_AIM_
Reproduce the stretch of the material from its first line through the line containing "export const myFeature", keeping every character as it stands.

_EXERCISE INPUT_
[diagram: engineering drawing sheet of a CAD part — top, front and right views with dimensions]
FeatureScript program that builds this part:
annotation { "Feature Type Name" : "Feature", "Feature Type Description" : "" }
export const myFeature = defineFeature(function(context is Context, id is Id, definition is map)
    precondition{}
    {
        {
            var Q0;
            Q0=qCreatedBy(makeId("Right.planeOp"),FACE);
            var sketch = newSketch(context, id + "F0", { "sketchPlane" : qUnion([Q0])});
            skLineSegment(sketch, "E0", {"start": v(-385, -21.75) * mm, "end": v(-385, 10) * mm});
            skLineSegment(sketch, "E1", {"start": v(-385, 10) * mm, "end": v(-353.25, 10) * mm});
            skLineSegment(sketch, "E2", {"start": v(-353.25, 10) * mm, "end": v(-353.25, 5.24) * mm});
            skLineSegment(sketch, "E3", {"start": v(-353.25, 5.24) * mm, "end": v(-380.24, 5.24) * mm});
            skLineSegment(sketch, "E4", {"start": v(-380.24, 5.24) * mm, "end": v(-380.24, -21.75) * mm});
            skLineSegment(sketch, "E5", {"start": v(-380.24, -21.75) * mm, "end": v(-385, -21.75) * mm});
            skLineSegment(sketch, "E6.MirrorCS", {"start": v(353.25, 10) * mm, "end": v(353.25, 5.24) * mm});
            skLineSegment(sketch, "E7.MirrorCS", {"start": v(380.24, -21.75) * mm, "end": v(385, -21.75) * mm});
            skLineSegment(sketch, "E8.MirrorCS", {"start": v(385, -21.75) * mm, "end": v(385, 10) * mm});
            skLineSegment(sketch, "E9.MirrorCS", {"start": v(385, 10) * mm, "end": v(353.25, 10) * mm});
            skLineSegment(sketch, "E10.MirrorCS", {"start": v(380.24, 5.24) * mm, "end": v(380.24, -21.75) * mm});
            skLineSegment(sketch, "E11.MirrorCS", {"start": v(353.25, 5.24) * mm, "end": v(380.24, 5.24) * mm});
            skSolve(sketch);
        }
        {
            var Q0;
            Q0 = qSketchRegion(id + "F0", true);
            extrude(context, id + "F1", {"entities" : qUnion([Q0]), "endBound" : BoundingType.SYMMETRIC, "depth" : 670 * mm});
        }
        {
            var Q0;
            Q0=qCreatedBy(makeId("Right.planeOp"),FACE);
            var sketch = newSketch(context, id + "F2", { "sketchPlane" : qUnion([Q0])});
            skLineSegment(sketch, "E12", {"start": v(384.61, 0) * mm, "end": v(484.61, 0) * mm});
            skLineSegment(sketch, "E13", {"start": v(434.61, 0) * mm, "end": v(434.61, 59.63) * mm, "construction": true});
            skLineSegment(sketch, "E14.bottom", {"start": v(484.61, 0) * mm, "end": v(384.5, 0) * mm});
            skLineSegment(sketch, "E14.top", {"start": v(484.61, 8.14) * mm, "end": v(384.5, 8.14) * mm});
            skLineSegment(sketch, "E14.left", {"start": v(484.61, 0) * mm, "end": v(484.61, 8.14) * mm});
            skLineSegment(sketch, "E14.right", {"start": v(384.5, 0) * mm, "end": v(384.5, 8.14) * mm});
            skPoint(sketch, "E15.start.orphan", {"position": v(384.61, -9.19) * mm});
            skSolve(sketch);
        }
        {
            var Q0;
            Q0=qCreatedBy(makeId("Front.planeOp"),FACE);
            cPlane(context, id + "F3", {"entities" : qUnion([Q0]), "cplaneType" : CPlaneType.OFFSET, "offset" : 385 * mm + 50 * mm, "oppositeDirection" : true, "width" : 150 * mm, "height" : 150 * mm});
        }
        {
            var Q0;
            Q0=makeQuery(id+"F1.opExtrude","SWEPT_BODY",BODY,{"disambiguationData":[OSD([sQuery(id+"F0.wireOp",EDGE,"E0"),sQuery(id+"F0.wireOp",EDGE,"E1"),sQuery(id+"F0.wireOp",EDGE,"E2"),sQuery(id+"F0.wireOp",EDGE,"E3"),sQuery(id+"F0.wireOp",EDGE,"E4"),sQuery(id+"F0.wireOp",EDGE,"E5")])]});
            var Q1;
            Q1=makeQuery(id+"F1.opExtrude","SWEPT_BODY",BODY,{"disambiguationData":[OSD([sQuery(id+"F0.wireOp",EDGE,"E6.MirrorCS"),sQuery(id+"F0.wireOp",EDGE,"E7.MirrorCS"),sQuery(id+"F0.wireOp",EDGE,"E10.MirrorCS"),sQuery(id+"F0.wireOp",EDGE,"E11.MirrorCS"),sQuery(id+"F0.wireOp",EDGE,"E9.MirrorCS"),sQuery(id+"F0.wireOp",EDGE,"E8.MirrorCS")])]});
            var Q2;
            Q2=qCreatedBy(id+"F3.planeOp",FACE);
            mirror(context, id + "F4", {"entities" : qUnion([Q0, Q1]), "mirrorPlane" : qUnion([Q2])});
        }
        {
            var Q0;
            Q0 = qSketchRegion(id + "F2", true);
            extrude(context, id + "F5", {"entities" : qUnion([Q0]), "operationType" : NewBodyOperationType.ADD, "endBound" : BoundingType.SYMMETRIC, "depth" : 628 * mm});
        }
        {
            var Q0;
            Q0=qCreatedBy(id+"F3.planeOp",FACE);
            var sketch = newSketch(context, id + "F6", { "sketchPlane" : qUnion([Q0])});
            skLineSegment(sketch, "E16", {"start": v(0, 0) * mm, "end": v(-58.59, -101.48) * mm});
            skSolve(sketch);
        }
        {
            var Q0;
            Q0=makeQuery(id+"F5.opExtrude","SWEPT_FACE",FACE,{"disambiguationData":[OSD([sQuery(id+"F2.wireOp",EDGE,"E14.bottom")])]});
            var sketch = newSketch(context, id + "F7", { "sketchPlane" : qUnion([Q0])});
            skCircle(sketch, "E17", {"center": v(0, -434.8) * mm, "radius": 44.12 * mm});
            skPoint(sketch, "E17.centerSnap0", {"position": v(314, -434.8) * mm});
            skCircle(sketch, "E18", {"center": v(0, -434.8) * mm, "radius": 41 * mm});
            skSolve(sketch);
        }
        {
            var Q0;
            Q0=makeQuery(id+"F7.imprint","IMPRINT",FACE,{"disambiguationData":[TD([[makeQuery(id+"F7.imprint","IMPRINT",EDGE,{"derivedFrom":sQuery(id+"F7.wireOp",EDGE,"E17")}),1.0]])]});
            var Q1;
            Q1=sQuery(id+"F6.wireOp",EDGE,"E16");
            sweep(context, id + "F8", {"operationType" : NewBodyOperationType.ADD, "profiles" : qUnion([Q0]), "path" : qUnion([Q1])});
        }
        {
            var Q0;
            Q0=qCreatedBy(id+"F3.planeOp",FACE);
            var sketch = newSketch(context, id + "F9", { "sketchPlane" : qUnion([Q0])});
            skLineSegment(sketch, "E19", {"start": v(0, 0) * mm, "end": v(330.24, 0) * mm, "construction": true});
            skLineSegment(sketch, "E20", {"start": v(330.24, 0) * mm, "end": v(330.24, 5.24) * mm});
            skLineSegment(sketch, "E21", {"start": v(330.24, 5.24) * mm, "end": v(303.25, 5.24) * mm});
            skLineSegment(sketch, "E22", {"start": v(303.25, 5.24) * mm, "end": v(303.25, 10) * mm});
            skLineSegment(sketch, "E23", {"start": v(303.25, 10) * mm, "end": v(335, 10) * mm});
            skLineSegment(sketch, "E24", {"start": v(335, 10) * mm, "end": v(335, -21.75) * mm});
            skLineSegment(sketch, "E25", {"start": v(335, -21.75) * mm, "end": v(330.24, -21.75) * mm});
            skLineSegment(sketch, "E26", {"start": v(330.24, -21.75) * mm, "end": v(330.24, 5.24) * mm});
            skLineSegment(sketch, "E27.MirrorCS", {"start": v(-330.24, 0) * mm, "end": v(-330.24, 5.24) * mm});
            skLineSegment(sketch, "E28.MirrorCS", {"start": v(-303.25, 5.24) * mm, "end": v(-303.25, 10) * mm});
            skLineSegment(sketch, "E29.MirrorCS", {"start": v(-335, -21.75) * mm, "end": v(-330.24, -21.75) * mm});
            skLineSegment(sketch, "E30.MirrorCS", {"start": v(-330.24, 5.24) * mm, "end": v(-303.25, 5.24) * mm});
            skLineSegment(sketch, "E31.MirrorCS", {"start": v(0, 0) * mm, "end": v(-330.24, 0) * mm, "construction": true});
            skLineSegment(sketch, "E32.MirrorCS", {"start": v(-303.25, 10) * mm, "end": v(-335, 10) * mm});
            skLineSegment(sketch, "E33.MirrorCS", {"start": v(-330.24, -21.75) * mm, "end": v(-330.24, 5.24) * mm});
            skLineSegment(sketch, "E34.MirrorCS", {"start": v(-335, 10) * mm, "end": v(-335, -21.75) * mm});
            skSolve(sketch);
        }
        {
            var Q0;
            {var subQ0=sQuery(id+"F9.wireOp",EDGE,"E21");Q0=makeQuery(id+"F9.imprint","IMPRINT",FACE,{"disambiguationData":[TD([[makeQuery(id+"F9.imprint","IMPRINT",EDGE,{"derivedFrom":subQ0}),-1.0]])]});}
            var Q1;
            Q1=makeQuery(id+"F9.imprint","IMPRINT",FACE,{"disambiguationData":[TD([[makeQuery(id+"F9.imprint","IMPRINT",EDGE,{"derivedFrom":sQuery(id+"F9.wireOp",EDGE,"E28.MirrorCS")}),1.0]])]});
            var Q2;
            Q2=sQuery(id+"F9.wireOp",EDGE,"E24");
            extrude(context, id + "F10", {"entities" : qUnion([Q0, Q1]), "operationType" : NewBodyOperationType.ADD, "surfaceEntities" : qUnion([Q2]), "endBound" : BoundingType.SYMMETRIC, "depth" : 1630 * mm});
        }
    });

_PROBLEM SOLUTION_
[diagram: engineering drawing sheet of a CAD part — top, front and right views with dimensions]
FeatureScript program that builds this part:
annotation { "Feature Type Name" : "Feature", "Feature Type Description" : "" }
export const myFeature = defineFeature(function(context is Context, id is Id, definition is map)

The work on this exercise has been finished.